**** GIVEN DATA
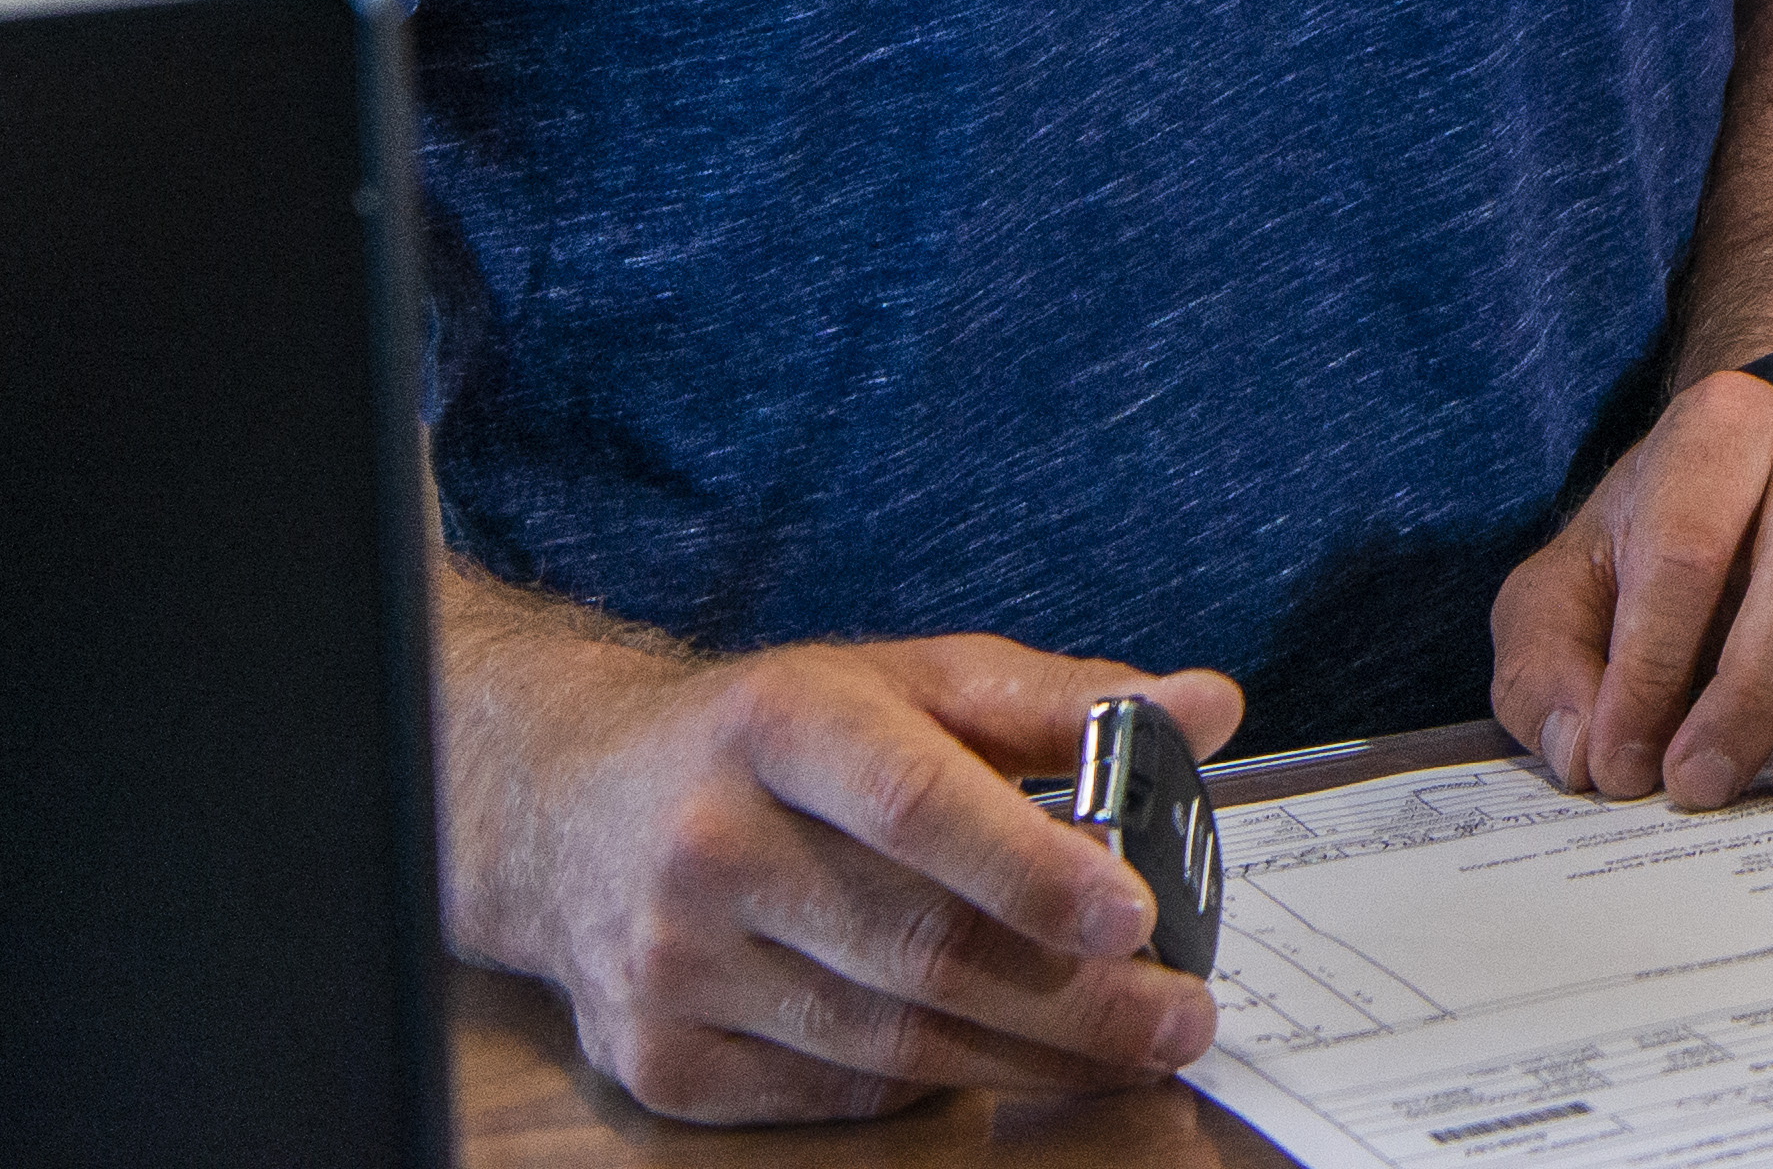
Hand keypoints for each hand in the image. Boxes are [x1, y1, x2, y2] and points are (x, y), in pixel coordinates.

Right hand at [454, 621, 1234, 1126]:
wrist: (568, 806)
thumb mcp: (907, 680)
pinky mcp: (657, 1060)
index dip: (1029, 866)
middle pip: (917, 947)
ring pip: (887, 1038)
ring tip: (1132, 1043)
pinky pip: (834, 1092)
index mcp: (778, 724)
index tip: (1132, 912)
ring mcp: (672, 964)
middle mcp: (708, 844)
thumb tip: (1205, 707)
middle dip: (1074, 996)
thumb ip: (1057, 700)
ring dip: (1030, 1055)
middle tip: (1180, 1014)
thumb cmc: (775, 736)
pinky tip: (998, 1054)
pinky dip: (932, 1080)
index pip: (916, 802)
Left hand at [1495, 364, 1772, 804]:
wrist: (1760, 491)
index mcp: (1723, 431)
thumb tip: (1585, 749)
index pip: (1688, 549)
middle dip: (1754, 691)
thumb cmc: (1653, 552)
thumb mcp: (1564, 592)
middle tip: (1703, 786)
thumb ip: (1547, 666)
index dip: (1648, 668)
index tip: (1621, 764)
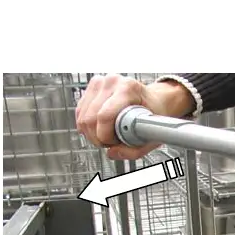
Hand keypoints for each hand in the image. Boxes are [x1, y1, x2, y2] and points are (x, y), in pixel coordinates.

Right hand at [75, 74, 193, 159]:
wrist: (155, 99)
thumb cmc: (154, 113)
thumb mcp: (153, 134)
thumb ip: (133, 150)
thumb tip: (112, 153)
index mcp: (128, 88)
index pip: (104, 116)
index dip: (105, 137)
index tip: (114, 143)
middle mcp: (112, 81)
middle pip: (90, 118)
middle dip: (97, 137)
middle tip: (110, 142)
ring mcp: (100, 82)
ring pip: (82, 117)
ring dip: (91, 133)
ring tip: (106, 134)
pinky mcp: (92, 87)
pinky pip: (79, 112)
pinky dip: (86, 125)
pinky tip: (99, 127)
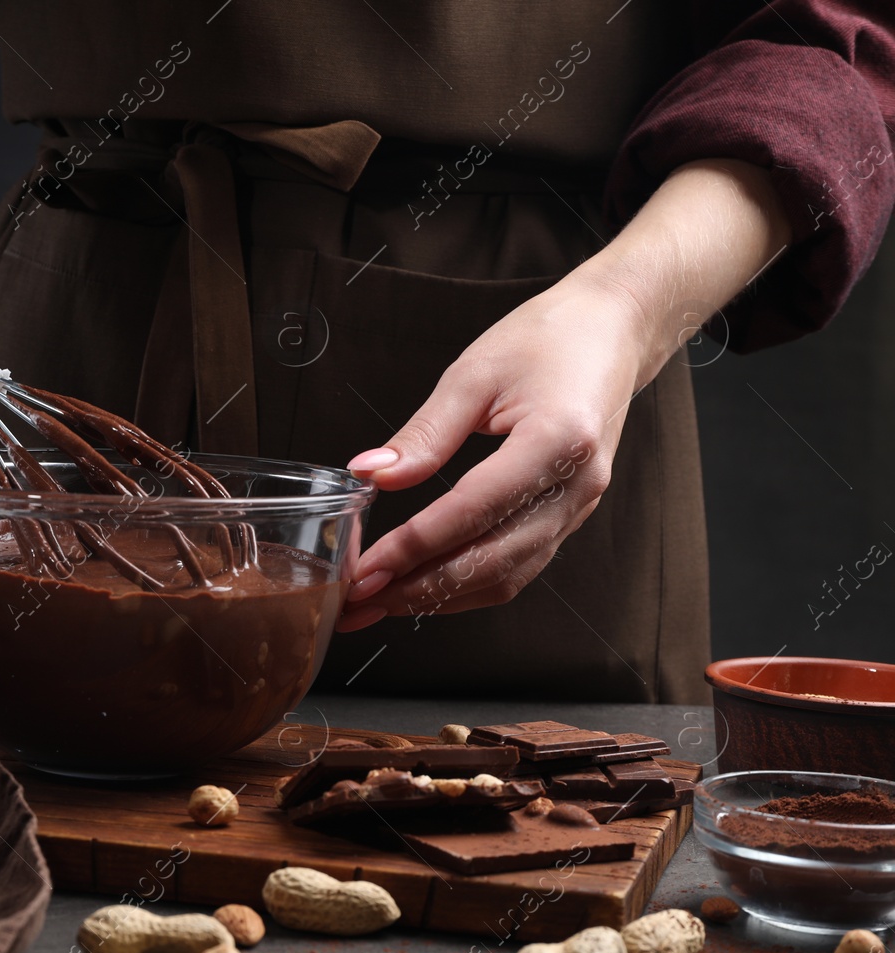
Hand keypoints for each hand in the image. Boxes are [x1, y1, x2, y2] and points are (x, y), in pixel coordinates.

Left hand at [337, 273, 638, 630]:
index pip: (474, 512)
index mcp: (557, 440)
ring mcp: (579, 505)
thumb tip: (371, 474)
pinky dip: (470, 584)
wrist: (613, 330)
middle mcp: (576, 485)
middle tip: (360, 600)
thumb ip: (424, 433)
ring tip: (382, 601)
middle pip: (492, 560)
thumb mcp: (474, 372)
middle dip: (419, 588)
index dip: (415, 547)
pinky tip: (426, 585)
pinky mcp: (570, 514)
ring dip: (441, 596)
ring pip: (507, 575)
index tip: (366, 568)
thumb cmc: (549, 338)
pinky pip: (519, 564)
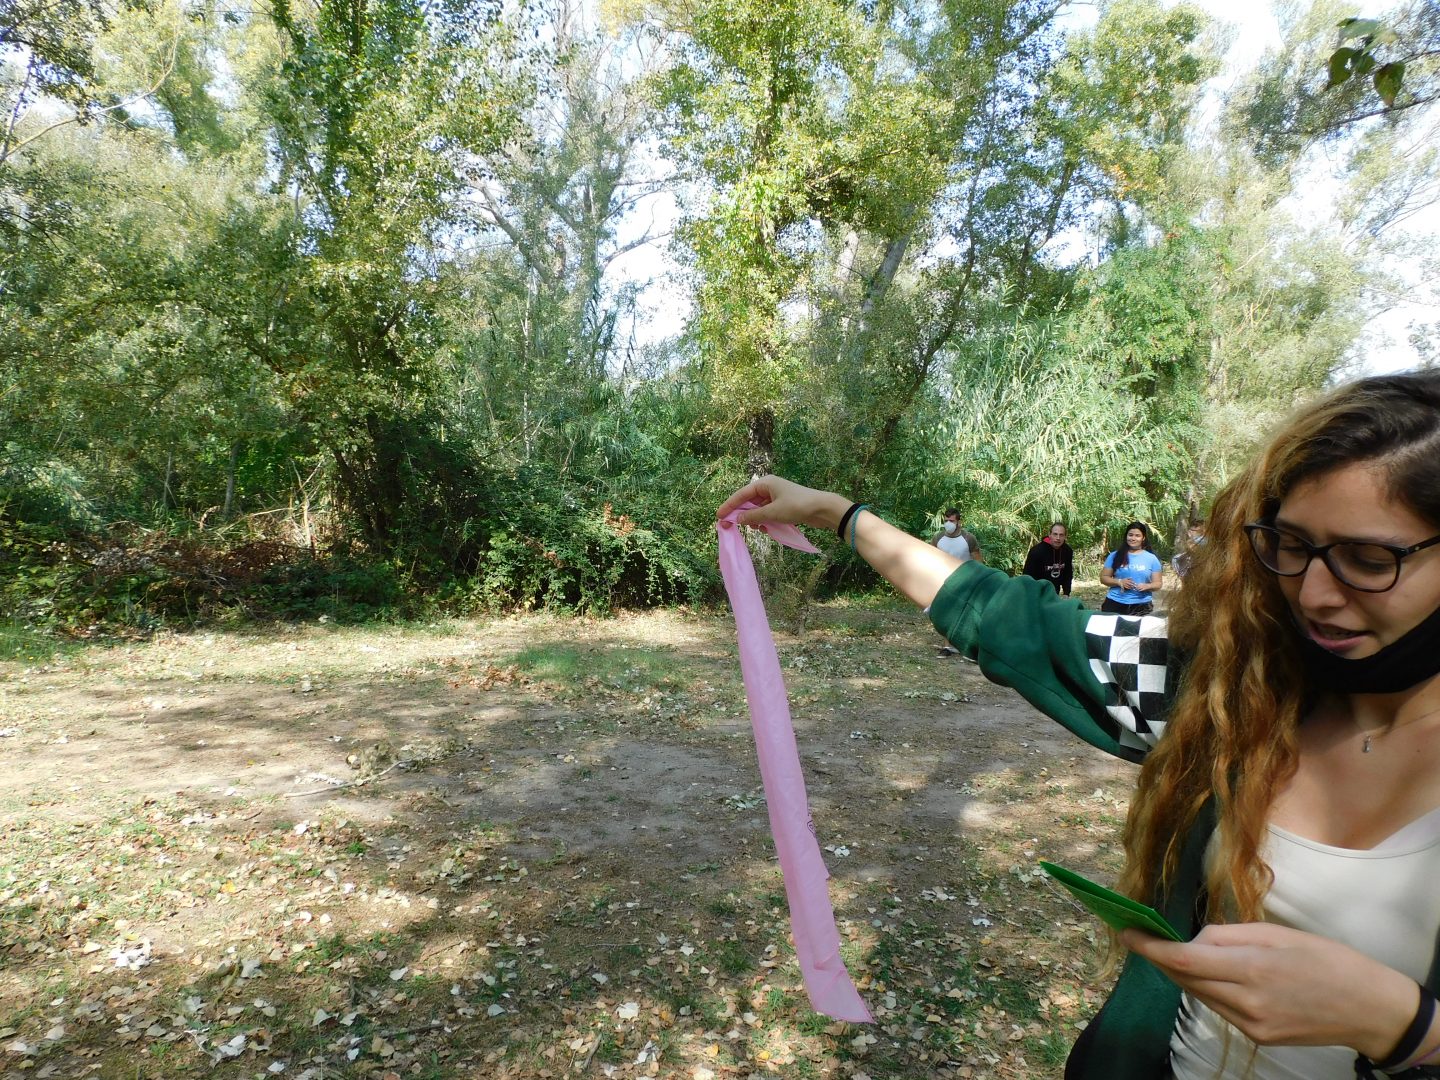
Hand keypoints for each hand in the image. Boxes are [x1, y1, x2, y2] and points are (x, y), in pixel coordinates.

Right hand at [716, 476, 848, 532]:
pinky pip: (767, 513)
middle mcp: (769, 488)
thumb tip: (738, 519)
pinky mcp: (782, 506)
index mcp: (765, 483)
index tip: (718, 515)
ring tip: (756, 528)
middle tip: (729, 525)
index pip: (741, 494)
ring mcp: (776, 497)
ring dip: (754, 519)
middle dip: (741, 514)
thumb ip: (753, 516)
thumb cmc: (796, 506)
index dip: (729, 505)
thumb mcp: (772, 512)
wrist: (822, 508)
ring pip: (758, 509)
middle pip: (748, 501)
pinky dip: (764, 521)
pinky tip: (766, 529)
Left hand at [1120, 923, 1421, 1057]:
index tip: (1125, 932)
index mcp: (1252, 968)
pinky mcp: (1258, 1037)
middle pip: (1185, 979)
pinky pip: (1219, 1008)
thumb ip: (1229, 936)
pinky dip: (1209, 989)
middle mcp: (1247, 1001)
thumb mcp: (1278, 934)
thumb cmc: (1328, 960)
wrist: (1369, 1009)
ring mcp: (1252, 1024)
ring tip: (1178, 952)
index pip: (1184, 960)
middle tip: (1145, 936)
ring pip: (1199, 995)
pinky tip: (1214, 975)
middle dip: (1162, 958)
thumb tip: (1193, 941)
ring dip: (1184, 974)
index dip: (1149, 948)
********
Return the records exactly as they stand, and drop every picture.

Hand keypoints for each hand in the image. Boxes are [x1, y1, x2, y2] and points are (x, y), in pixel coordinates.

Right hand at [454, 621, 1234, 1126]:
wrist: (568, 806)
thumb mcp: (907, 680)
pinky mcp: (657, 1060)
index dip: (1029, 866)
middle pip: (917, 947)
ring pip: (887, 1038)
ring tip: (1132, 1043)
pinky pip: (834, 1092)
index mcp: (778, 724)
index tip: (1132, 912)
ring mcp: (672, 964)
middle mcp: (708, 844)
thumb tip: (1205, 707)
middle dip: (1074, 996)
thumb ip: (1057, 700)
ring dip: (1030, 1055)
middle tip: (1180, 1014)
thumb cmc: (775, 736)
pinky tip: (998, 1054)
pinky dip: (932, 1080)
index pip: (916, 802)
Left hand at [1495, 364, 1772, 804]:
wrist: (1760, 491)
index mcp: (1723, 431)
thumb tip: (1585, 749)
index pip: (1688, 549)
middle dip: (1754, 691)
thumb cmc: (1653, 552)
thumb mcp: (1564, 592)
middle tip: (1703, 786)
thumb ip: (1547, 666)
index dip: (1648, 668)
index tip: (1621, 764)
Hand keypoints for each hand in the image. Boxes are [x1, y1, x2, y2] and points are (x, y), in pixel coordinates.

Right hand at [75, 74, 193, 159]:
wrist: (155, 99)
thumb cmc: (154, 113)
thumb mcp: (153, 134)
thumb ip: (133, 150)
thumb tip: (112, 153)
index mcp: (128, 88)
index pip: (104, 116)
index dip: (105, 137)
index tip: (114, 143)
middle mcp: (112, 81)
middle pip: (90, 118)
middle dip: (97, 137)
middle tip: (110, 142)
ring mcp: (100, 82)
ring pip: (82, 117)
ring dip: (91, 133)
ring tip: (106, 134)
pinky mcp: (92, 87)
pinky pip: (79, 112)
pinky dip: (86, 125)
pinky tip: (99, 127)
Hand keypoints for each hand in the image. Boxes are [x1, y1, x2, y2] and points are (x, y), in pixel coordinates.

Left hand at [337, 273, 638, 630]:
index pip: (474, 512)
index mcp: (557, 440)
ring mcp: (579, 505)
thumb tip: (371, 474)
pinky dip: (470, 584)
wrist: (613, 330)
middle mcp: (576, 485)
middle tip: (360, 600)
thumb ip: (424, 433)
ring tip: (382, 601)
middle pip: (492, 560)
thumb mcp: (474, 372)
middle dip: (419, 588)
index dip: (415, 547)
pinky tip: (426, 585)
pinky mcp: (570, 514)
ring dip: (441, 596)
ring pip: (507, 575)
index tip: (366, 568)
thumb cmc: (549, 338)
pinky pip: (519, 564)
Hand keypoints for each hand in the image. Boxes are [x1, y1, x2, y2] and points are (x, y), in pixel coordinates.

Right hand at [716, 476, 848, 532]:
pinky pip: (767, 513)
middle mcp: (769, 488)
thumb tip: (738, 519)
pinky mcp: (782, 506)
index mcp: (765, 483)
index tip: (718, 515)
ring tip: (756, 528)
middle tip: (729, 525)
index pip: (741, 494)
ring mcp: (776, 497)
ring dip: (754, 519)
middle dip: (741, 514)
thumb ip: (753, 516)
thumb cmc: (796, 506)
index dip: (729, 505)
thumb mcp: (772, 512)
wrist: (822, 508)
ring pip: (758, 509)
middle pip: (748, 501)
pinky dip: (764, 521)
pinky tip: (766, 529)
Left hand at [1120, 923, 1421, 1057]:
index tip: (1125, 932)
index mcp: (1252, 968)
pinky mcp: (1258, 1037)
middle pip: (1185, 979)
pinky pip: (1219, 1008)
thumb ip: (1229, 936)
pinky dip: (1209, 989)
middle mcp: (1247, 1001)
thumb mcp: (1278, 934)
thumb cmc: (1328, 960)
wrist: (1369, 1009)
ring mcp: (1252, 1024)
ring tip: (1178, 952)
index pip: (1184, 960)
middle tip: (1145, 936)
ring pip: (1199, 995)
pinky tip: (1214, 975)
middle dip: (1162, 958)
thumb tip: (1193, 941)
ring dip: (1184, 974)
index dip: (1149, 948)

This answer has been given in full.